Flexible working: there is still negotiation involved
If an employer cannot accommodate a request to work flexibly, they will be required to discuss alternative options before they can reject the request. For example, if it is not possible to change an employee’s working hours on all days, they could consider making the change for certain days instead. This is where flexibility has its limitations.
The new legislation, backed in the government’s response to the Making flexible working the default consultation, will also remove the requirement for employees to set out the effects of their flexible working requests to employers, removing a large administrative burden for both sides.
The ‘Making flexible working the default’ consultation recognised that flexible working is different for every employee, employer, and sector – it does not come in one size only.

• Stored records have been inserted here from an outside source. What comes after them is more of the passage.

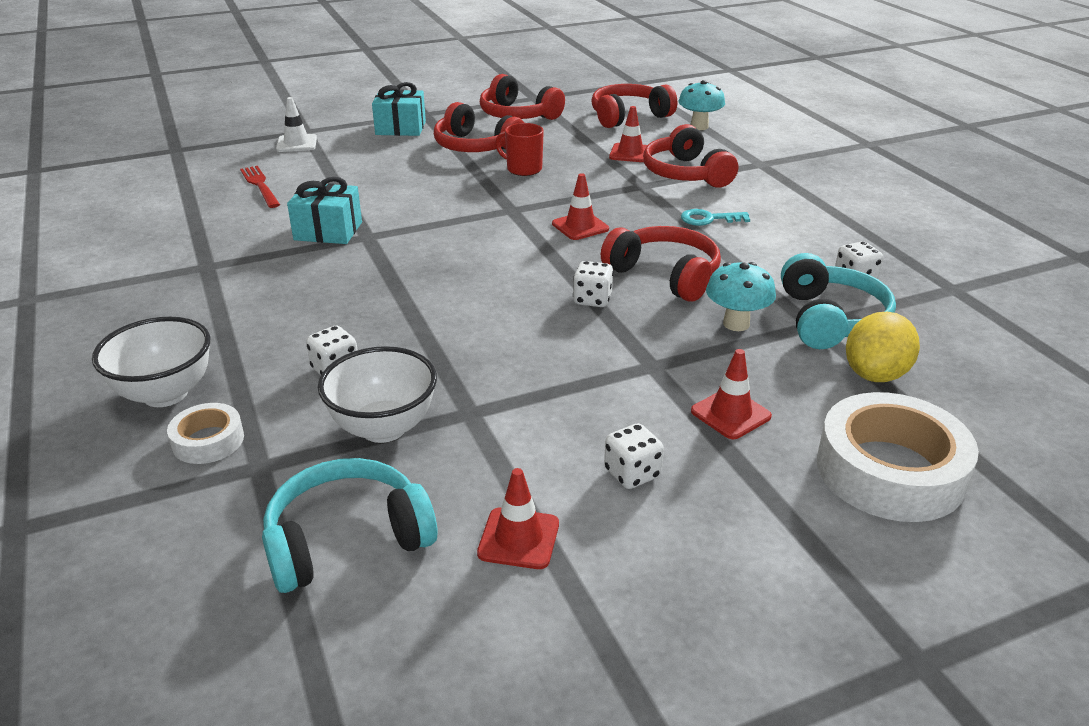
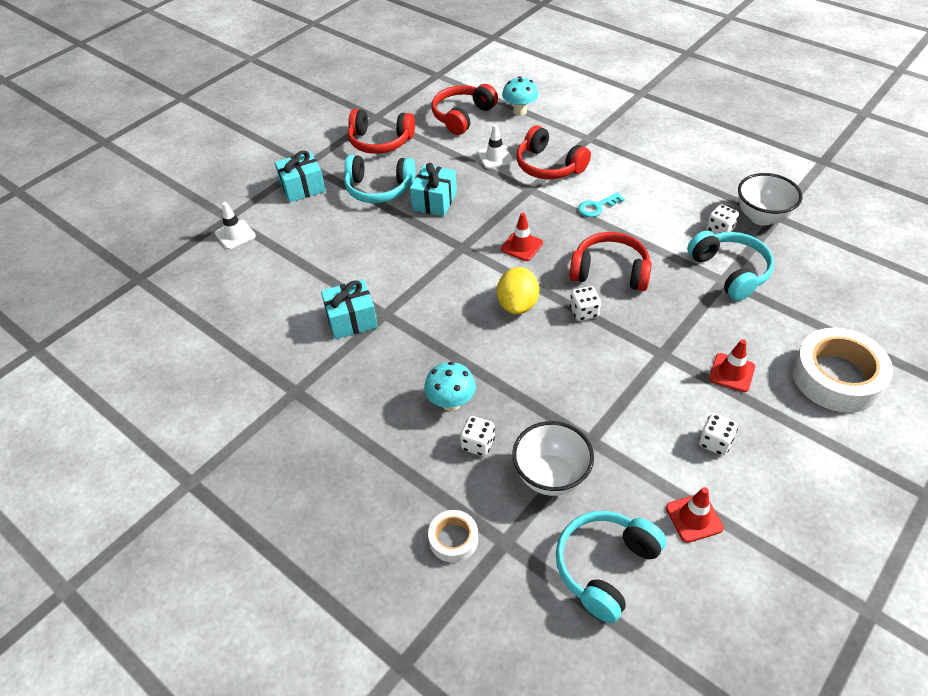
camera: 25 degrees left, 15 degrees up
white bowl [92,317,210,407] -> white bowl moved to [738,173,802,226]
red fork [240,166,280,208] -> none
red headphones [434,102,524,152] -> turquoise headphones [344,155,415,203]
red mug [495,123,544,176] -> turquoise gift [410,163,457,216]
red traffic cone [609,106,647,162] -> white traffic cone [478,124,513,169]
turquoise mushroom [706,262,776,331] -> turquoise mushroom moved to [424,362,476,411]
yellow lemon [846,312,920,382] -> yellow lemon moved to [497,267,539,314]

For an office worker, they may benefit from a job-share so they can better care for their children, or a factory worker may request different shift patterns that suit their balance between home and work. Because of this, the government will not instruct employers or employees on how to carry out their work, instead we encourage both parties have constructive and open-minded conversations about flexible working and find arrangements that work for each side.

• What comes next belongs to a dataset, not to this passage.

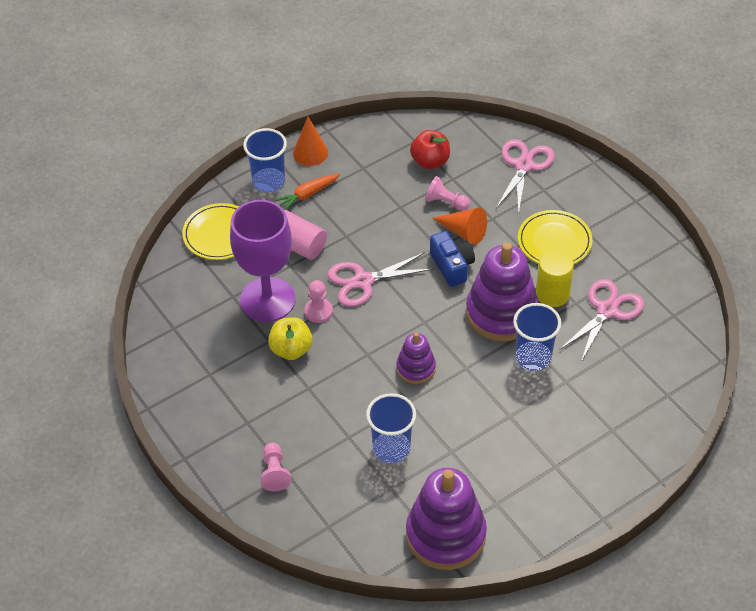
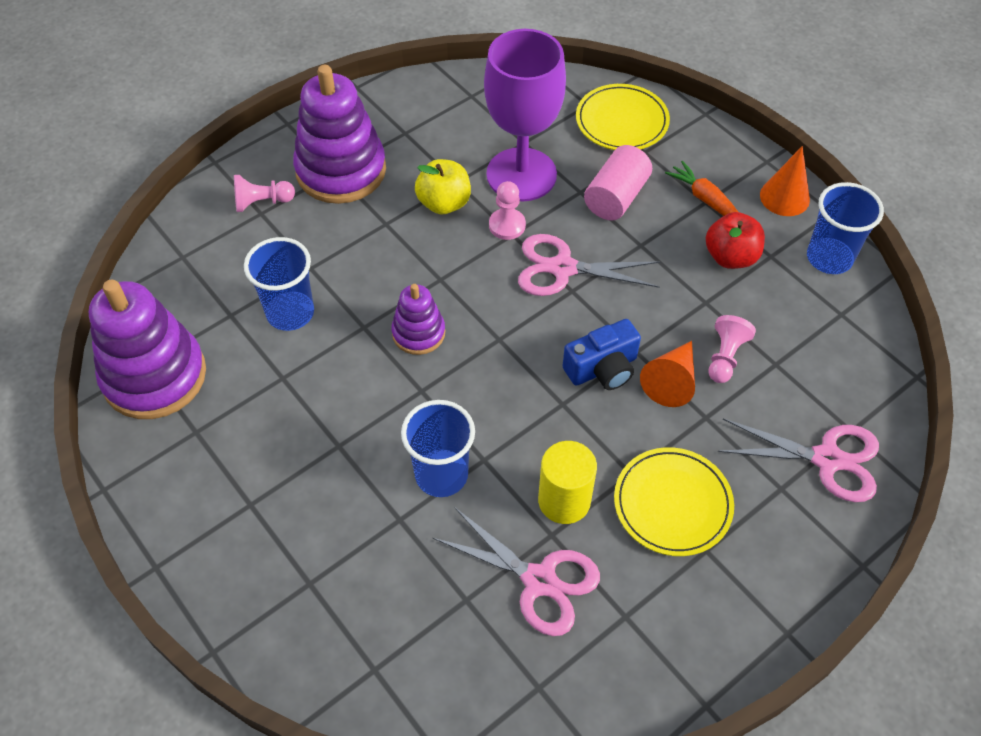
camera: 85 degrees right, 5 degrees up
blue cup [243,128,287,192] -> blue cup moved to [807,182,884,274]
pink scissors [328,252,434,307] -> pink scissors turned 60 degrees counterclockwise [518,234,660,296]
red apple [410,130,450,169] -> red apple moved to [706,212,765,269]
purple stacking toy [466,242,539,341] -> purple stacking toy moved to [293,65,386,204]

But not everyone is convinved the new rules will work, especially if you are a small business. “On the face of it, this looks like a major improvement for employees. But most small employers won’t like this announcement,” says Steven Mather, a solicitor working with small business owners.

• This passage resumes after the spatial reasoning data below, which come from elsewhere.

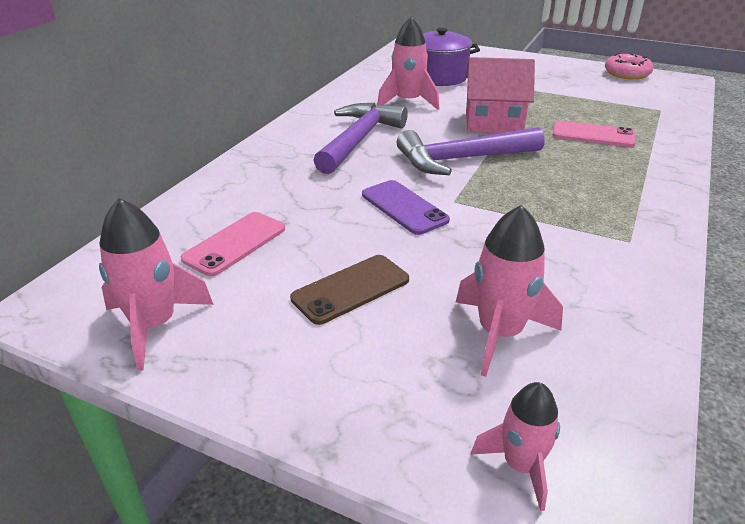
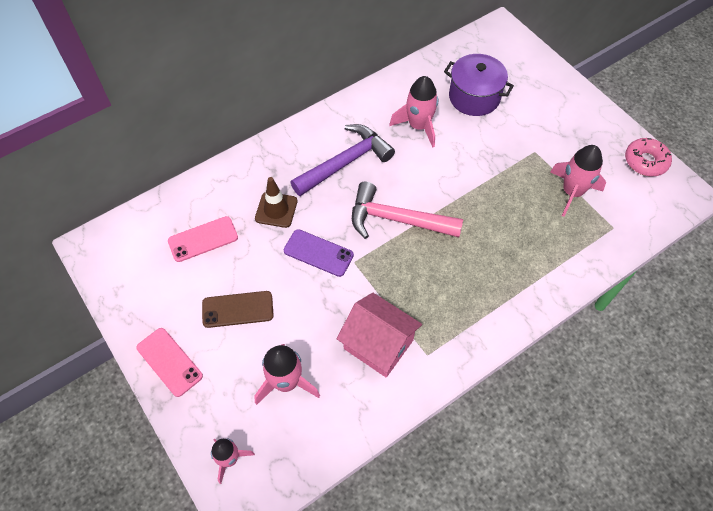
camera: 30 degrees right, 25 degrees up
pink rocket [99,198,214,371] -> pink rocket moved to [550,145,606,217]
purple phone [362,180,450,235] -> purple phone turned 60 degrees counterclockwise [284,229,354,277]
purple hammer [397,127,545,175] -> pink hammer [352,181,463,239]
pink house [465,57,535,133] -> pink house moved to [337,293,422,378]
pink phone [553,121,636,147] -> pink phone moved to [137,328,203,397]
none -> brown traffic cone [255,177,298,228]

“They’ll have to deal with flexible working requests from day one. In my experience, most flexible working requests are denied because they don’t meet the business requirements and the exceptions and get-outs for a business will remain. That means more requests and more rejections,” he says.
He continues, “Businesses have to be careful not to be discriminatory when dealing with flexible working requests or they’ll have employment tribunal claims on their hands from day one, too. They’ll also have to work a bit harder to reach a compromise on what would be acceptable to the business. The right for low paid workers to do more than one job, removing exclusivity clauses, is a sensible move and stops the sharp practice of employing someone giving them no or low hours and stopping them working elsewhere.”
What you should know about flexible working “rules”
The government has responded to the Making Flexible Working The Default consultation and is committing to in full the following:
- Remove the 26-week qualifying period before employees can request flexible working, making it a day-one right
- Require employers to consult with their employees, as a means of exploring the available options, before rejecting a flexible working request
- Allow employees to make 2 flexible working requests in any 12-month period
- Require employers to respond to requests within 2 months, down from 3
- Remove the requirement for employees to set out how the effects of their flexible working request might be dealt with by their employer
The day one right to request flexible working will be delivered through secondary legislation.
The government is pleased that it is supporting the Employment Relations (Flexible Working) Bill throughout its journey in Parliament. This Bill was introduced by Yasmin Qureshi MP and will make the other policies law through primary legislation.
The response also commits to non-legislative action: developing guidance to raise awareness and understanding of how to make and administer temporary requests for flexible working; and launching a call for evidence to better understand how informal flexible working operates in practice.
The full government response to the consultation on exclusivity clauses is on GOV.UK.